- Task requirements -
Below the items, write out everything from the line containing "scientific name: Myosotis forsteri" down to the line containing "scientific name: Grindelia chiloensis" as a numbered list, leaving out any blank lines.

- Material for this exercise -
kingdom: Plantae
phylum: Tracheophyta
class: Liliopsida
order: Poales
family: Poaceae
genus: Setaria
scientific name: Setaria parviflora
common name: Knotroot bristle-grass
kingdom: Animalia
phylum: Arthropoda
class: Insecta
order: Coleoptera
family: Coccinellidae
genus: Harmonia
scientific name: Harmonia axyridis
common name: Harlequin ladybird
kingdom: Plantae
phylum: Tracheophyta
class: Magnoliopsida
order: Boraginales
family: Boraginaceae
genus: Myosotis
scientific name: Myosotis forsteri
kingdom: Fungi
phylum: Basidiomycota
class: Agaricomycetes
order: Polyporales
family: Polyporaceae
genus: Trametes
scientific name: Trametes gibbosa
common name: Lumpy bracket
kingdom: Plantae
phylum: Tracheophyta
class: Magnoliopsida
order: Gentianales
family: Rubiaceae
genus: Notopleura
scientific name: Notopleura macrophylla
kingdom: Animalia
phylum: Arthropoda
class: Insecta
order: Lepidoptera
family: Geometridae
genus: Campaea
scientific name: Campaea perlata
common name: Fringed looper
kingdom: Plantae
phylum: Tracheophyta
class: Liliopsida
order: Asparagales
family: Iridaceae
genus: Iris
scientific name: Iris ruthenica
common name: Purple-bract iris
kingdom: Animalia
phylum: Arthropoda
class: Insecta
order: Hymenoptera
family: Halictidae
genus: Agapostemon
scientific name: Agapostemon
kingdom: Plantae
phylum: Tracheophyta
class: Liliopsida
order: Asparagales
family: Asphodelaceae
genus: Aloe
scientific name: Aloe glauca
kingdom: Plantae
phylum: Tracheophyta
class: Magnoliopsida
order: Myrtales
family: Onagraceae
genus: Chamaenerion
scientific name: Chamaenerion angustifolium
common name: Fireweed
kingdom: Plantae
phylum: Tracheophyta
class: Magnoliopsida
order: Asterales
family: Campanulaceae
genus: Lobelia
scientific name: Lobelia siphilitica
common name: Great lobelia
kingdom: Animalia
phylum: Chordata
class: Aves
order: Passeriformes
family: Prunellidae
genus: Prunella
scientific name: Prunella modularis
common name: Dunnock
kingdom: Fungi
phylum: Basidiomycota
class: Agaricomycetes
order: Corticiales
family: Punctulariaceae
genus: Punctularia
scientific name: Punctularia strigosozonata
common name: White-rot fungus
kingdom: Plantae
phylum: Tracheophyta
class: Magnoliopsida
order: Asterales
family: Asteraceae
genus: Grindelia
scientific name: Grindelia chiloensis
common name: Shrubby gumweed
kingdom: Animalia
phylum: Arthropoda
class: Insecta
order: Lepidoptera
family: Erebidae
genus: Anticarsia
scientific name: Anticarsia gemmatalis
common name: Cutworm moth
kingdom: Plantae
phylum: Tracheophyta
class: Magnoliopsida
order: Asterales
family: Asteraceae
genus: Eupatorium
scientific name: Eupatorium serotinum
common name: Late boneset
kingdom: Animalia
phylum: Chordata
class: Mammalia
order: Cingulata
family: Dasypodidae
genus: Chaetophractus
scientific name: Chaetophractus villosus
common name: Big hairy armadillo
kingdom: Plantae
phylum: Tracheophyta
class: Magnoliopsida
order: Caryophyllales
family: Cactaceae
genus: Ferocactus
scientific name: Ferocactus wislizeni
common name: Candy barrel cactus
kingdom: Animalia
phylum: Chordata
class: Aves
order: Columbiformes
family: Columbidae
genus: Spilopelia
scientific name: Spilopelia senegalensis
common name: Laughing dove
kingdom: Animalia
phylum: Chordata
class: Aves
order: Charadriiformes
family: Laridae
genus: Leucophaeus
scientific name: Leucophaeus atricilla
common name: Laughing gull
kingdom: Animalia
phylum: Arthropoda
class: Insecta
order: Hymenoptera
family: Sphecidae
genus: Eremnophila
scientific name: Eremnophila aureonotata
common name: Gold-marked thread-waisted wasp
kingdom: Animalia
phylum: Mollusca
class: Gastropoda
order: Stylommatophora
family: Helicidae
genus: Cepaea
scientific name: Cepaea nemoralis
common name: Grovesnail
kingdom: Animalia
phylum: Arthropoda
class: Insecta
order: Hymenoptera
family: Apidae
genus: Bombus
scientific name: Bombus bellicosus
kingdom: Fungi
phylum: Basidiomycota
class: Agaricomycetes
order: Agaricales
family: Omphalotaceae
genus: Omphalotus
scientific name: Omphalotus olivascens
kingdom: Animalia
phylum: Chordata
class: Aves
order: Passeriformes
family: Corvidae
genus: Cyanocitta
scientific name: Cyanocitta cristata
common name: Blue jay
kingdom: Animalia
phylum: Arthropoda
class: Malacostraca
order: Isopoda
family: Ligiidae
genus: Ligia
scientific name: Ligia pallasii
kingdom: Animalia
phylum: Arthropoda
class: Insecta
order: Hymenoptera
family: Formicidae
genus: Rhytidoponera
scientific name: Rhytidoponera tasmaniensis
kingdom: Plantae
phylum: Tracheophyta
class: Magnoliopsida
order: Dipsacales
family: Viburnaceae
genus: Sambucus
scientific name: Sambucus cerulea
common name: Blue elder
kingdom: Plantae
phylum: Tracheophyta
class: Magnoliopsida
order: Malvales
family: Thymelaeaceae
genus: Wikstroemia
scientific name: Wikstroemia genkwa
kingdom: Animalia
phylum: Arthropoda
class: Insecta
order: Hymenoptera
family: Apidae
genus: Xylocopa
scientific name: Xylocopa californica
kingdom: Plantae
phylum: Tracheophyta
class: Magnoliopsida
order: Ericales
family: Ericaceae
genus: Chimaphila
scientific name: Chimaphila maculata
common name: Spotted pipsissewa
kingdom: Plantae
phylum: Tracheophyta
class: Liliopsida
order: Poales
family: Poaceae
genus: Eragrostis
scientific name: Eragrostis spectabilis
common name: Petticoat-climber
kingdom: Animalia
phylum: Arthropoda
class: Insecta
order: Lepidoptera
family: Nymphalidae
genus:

- Solved problem -
1. scientific name: Myosotis forsteri
2. kingdom: Fungi
3. phylum: Basidiomycota
4. class: Agaricomycetes
5. order: Polyporales
6. family: Polyporaceae
7. genus: Trametes
8. scientific name: Trametes gibbosa
9. common name: Lumpy bracket
10. kingdom: Plantae
11. phylum: Tracheophyta
12. class: Magnoliopsida
13. order: Gentianales
14. family: Rubiaceae
15. genus: Notopleura
16. scientific name: Notopleura macrophylla
17. kingdom: Animalia
18. phylum: Arthropoda
19. class: Insecta
20. order: Lepidoptera
21. family: Geometridae
22. genus: Campaea
23. scientific name: Campaea perlata
24. common name: Fringed looper
25. kingdom: Plantae
26. phylum: Tracheophyta
27. class: Liliopsida
28. order: Asparagales
29. family: Iridaceae
30. genus: Iris
31. scientific name: Iris ruthenica
32. common name: Purple-bract iris
33. kingdom: Animalia
34. phylum: Arthropoda
35. class: Insecta
36. order: Hymenoptera
37. family: Halictidae
38. genus: Agapostemon
39. scientific name: Agapostemon
40. kingdom: Plantae
41. phylum: Tracheophyta
42. class: Liliopsida
43. order: Asparagales
44. family: Asphodelaceae
45. genus: Aloe
46. scientific name: Aloe glauca
47. kingdom: Plantae
48. phylum: Tracheophyta
49. class: Magnoliopsida
50. order: Myrtales
51. family: Onagraceae
52. genus: Chamaenerion
53. scientific name: Chamaenerion angustifolium
54. common name: Fireweed
55. kingdom: Plantae
56. phylum: Tracheophyta
57. class: Magnoliopsida
58. order: Asterales
59. family: Campanulaceae
60. genus: Lobelia
61. scientific name: Lobelia siphilitica
62. common name: Great lobelia
63. kingdom: Animalia
64. phylum: Chordata
65. class: Aves
66. order: Passeriformes
67. family: Prunellidae
68. genus: Prunella
69. scientific name: Prunella modularis
70. common name: Dunnock
71. kingdom: Fungi
72. phylum: Basidiomycota
73. class: Agaricomycetes
74. order: Corticiales
75. family: Punctulariaceae
76. genus: Punctularia
77. scientific name: Punctularia strigosozonata
78. common name: White-rot fungus
79. kingdom: Plantae
80. phylum: Tracheophyta
81. class: Magnoliopsida
82. order: Asterales
83. family: Asteraceae
84. genus: Grindelia
85. scientific name: Grindelia chiloensis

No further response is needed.